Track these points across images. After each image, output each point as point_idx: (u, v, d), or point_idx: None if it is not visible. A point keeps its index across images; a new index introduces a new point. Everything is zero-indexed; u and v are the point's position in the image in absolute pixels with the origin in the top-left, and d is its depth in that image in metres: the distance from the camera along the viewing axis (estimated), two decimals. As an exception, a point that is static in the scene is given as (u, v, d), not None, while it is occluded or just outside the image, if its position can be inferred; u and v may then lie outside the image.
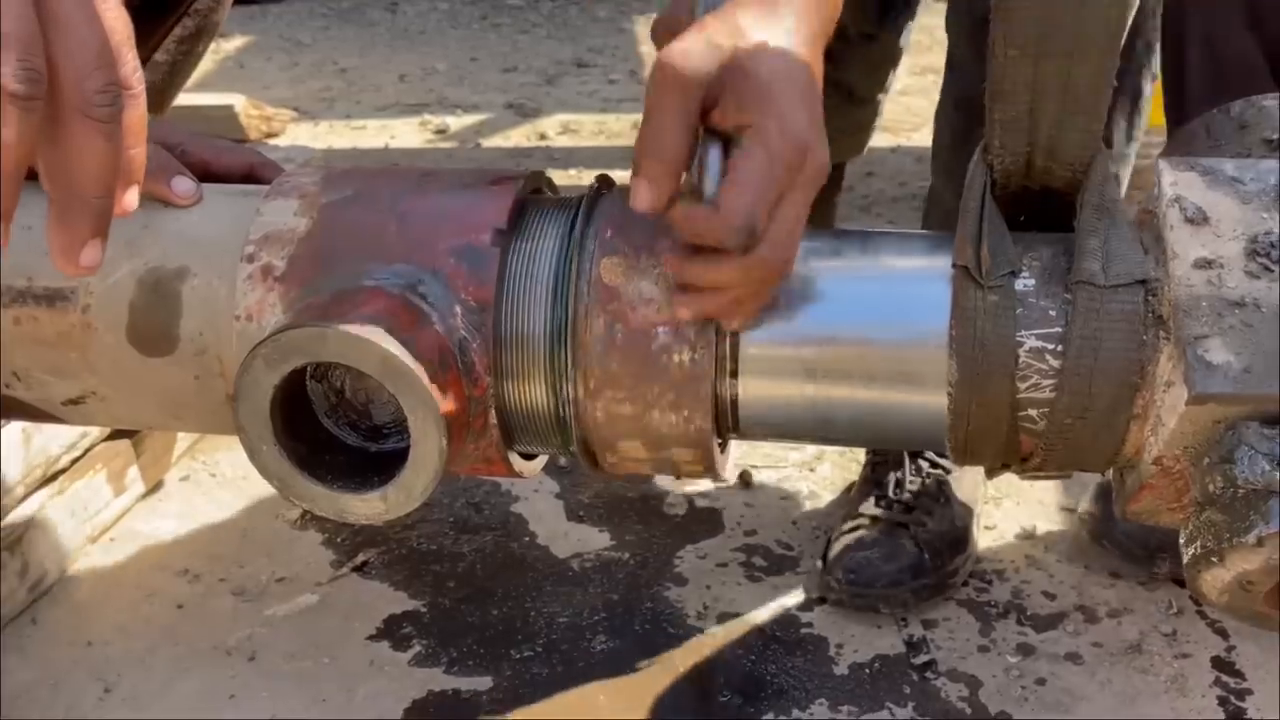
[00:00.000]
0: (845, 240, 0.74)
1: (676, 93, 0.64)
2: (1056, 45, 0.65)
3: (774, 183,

Problem requirements: Write out all of the data above exactly, without any of its pictures.

Answer box:
Track these points across images. After each image, output each point as point_idx: (u, v, d), or point_idx: None if it is not visible. A point keeps its index across images; a new index introduces a new point. Everything is zero-indexed; u and v are the point's position in the image in absolute pixels with the origin in the top-left, and d is its depth in that image in metres: the distance from the camera along the viewing axis (estimated), two decimals. As an exception, a point that is static in the scene is given as (u, v, d), not None, while it is occluded or just outside the image, if its position can be inferred; u and v may then lie outside the image.
[00:00.000]
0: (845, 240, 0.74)
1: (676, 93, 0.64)
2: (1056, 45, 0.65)
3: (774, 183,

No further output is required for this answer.